== Data listing
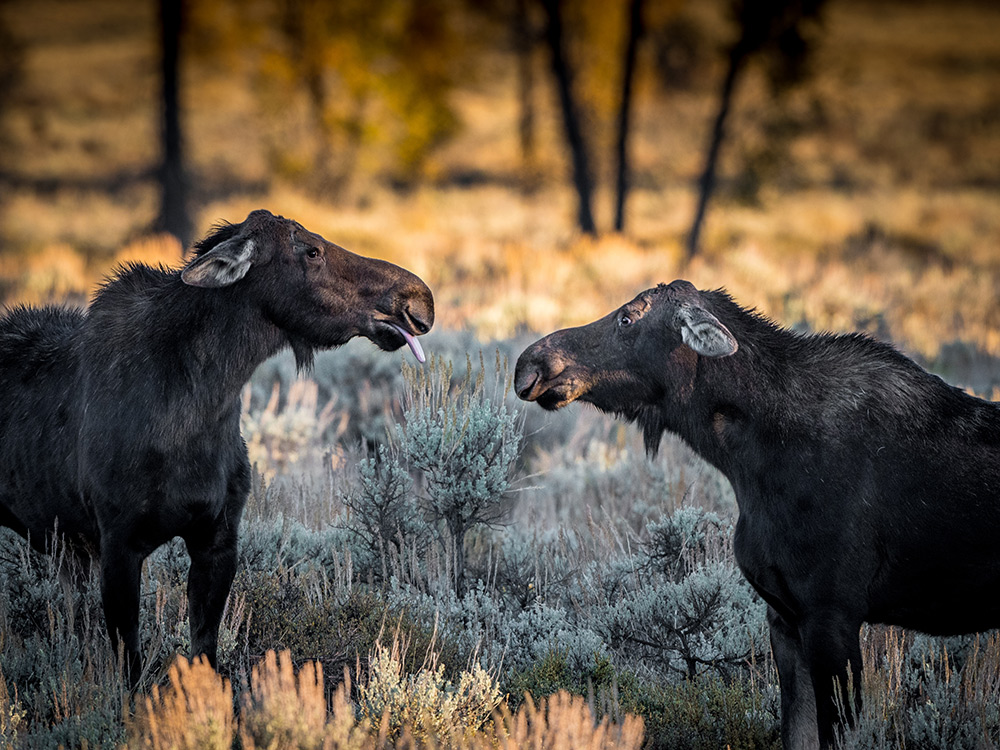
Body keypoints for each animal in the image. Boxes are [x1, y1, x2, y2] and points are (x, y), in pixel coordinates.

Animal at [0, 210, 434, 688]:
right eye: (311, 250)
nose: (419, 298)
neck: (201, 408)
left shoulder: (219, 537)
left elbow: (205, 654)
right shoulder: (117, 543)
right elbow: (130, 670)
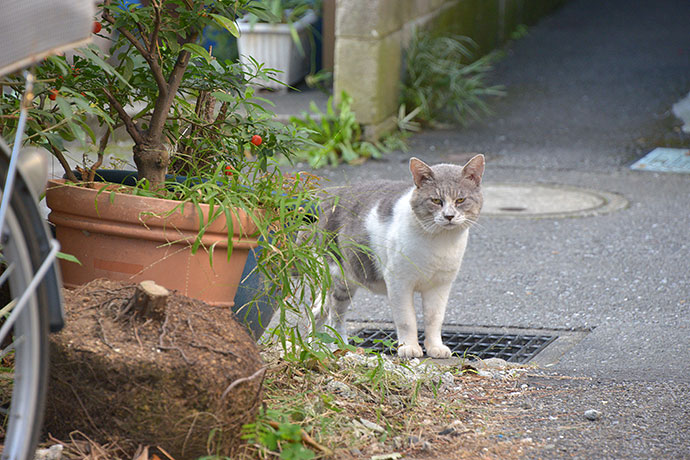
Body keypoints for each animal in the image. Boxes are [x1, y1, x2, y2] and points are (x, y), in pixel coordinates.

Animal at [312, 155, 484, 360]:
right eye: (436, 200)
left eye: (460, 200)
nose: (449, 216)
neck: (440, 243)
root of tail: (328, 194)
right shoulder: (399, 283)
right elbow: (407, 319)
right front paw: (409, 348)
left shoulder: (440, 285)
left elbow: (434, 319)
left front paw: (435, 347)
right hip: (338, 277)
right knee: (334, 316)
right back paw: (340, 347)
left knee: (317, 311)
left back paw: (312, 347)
====
== Data listing
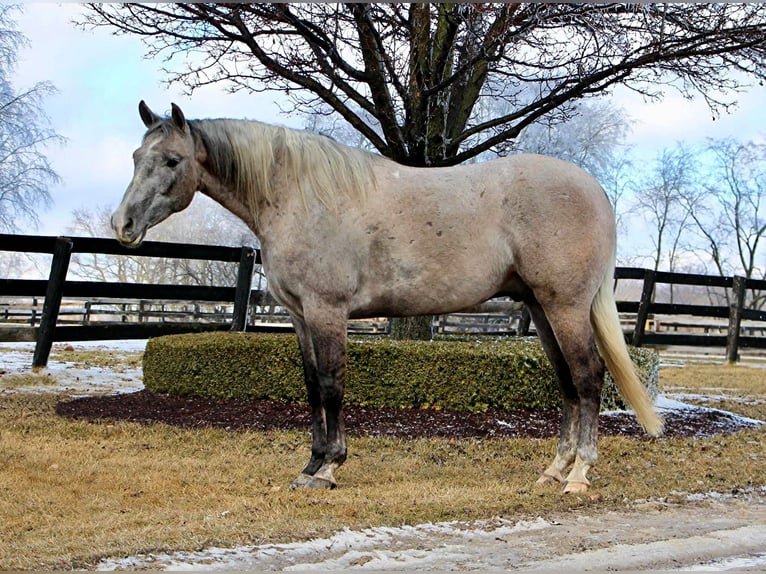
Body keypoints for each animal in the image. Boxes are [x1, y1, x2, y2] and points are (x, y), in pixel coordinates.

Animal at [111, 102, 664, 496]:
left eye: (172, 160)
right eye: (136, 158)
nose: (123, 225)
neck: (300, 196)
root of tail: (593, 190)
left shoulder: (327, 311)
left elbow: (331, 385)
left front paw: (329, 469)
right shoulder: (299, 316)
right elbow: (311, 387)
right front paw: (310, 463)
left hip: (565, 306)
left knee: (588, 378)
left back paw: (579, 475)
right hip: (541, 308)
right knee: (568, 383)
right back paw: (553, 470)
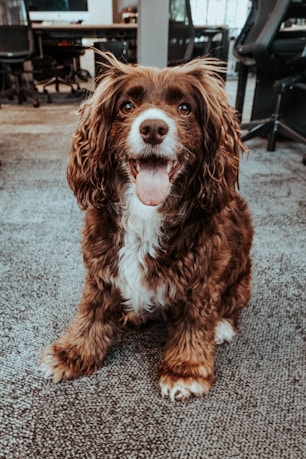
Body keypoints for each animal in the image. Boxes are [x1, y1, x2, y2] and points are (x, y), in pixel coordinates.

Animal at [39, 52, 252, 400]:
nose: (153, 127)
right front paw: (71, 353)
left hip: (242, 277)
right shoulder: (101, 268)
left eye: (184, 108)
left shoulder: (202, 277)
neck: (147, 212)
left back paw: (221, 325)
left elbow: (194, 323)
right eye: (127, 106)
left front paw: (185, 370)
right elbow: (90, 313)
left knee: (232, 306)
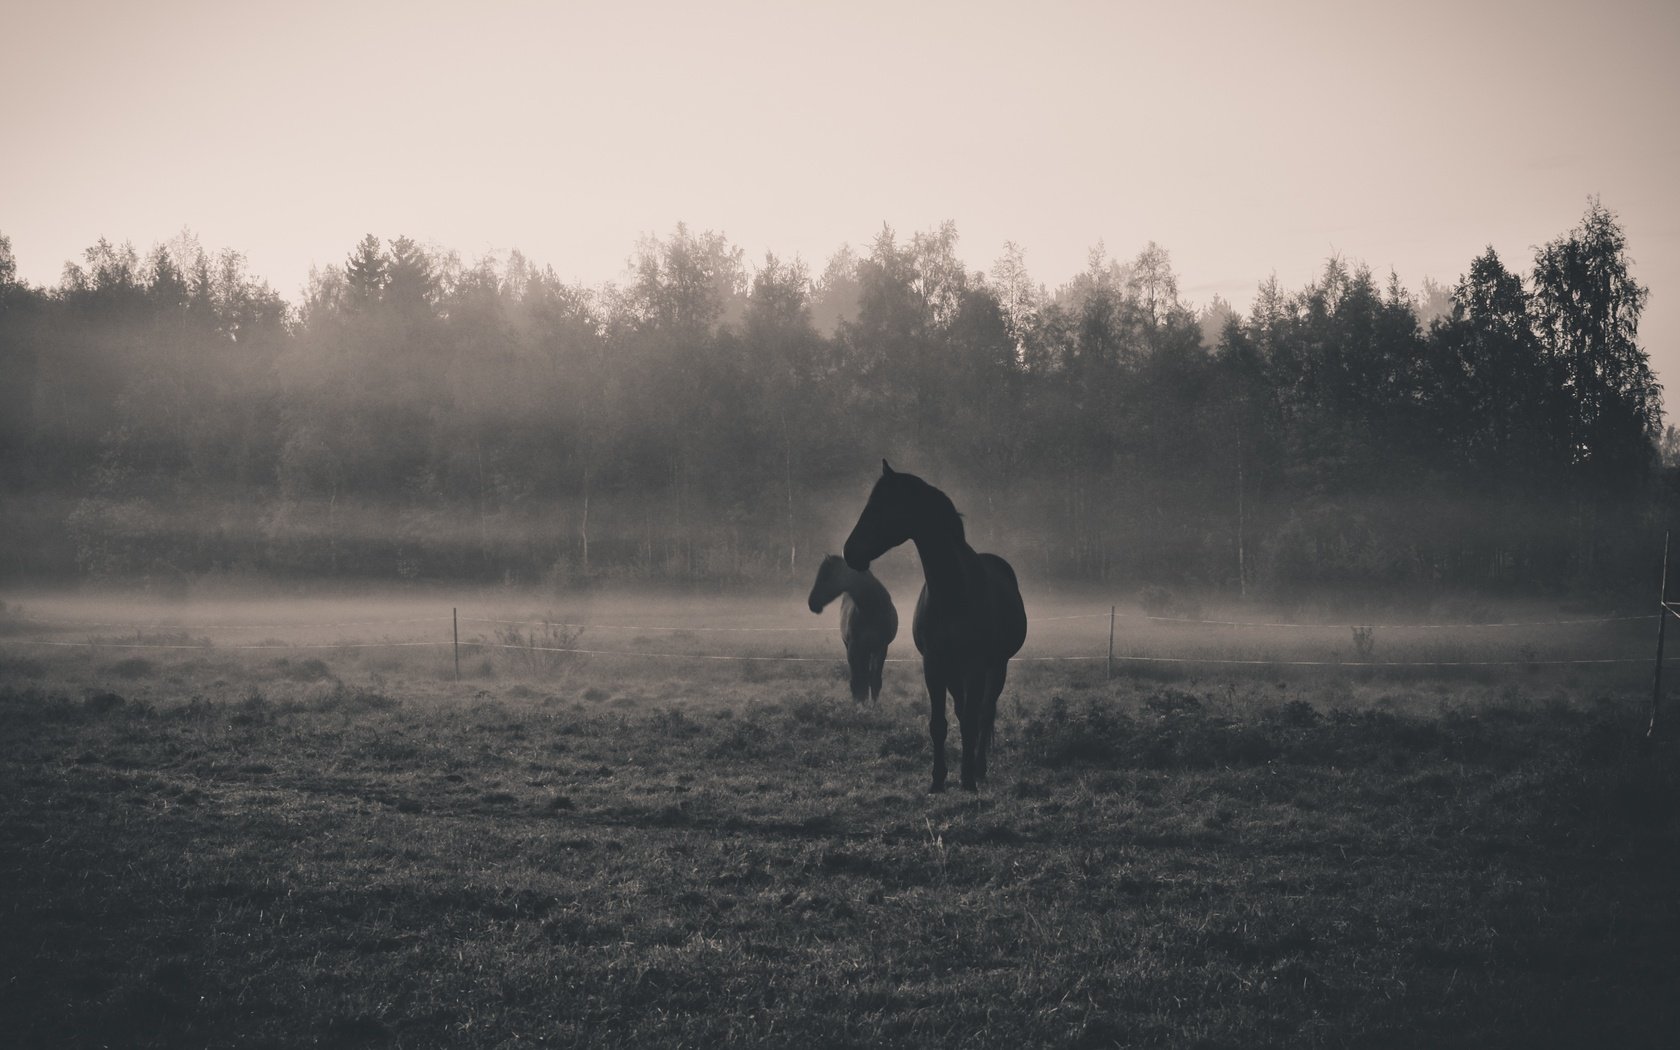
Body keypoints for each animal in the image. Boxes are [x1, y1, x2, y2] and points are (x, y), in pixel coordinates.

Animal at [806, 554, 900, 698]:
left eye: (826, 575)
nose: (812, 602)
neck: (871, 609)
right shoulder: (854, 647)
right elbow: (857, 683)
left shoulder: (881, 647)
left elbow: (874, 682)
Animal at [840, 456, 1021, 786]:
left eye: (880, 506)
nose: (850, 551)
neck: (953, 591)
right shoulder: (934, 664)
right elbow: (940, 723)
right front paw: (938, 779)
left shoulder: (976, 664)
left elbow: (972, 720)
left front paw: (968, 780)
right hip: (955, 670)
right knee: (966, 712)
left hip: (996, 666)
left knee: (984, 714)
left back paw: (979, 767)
====
== Data listing
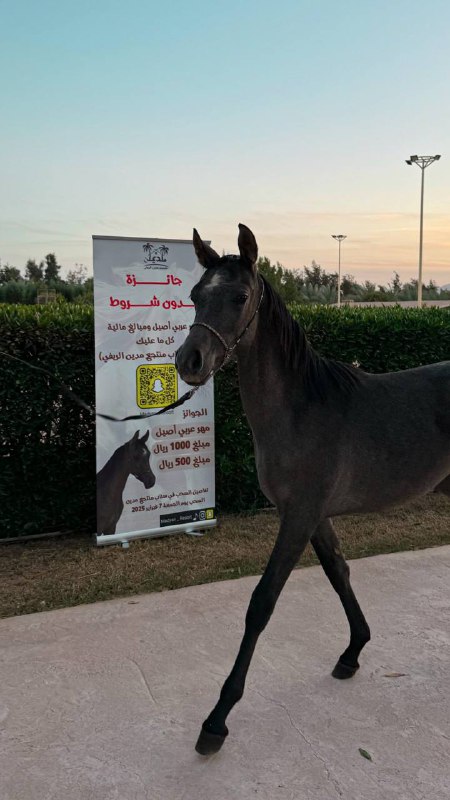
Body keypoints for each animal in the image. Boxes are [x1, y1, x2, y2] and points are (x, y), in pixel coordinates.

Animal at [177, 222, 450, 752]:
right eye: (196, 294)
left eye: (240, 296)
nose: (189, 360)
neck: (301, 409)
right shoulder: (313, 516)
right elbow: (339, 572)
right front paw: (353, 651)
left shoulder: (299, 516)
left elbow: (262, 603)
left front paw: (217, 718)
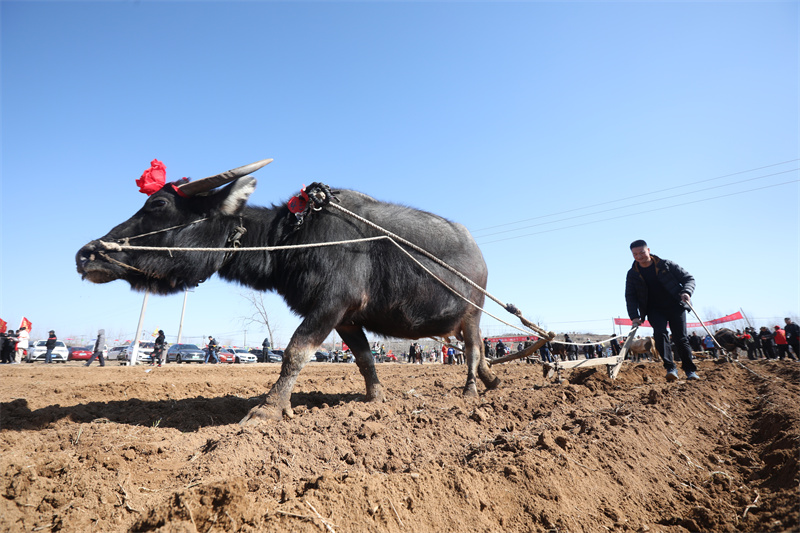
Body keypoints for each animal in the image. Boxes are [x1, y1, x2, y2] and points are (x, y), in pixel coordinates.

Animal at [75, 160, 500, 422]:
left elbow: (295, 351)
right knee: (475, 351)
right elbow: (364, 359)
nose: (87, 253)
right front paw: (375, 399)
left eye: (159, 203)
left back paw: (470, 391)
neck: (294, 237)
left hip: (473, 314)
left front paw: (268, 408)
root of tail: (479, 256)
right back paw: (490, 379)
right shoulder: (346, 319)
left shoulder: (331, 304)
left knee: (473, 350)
====
▶ Task to carry out
Starting at the line above that holds "nose: (850, 551)" and ending at the line that holds "left back paw: (979, 767)", transcribe each line exactly and include no other lines.

▶ Written answer
nose: (850, 551)
neck: (953, 591)
right shoulder: (934, 664)
right elbow: (940, 723)
right front paw: (938, 779)
left shoulder: (976, 664)
left elbow: (972, 720)
left front paw: (968, 780)
right hip: (955, 670)
right knee: (966, 712)
left hip: (996, 666)
left knee: (984, 714)
left back paw: (979, 767)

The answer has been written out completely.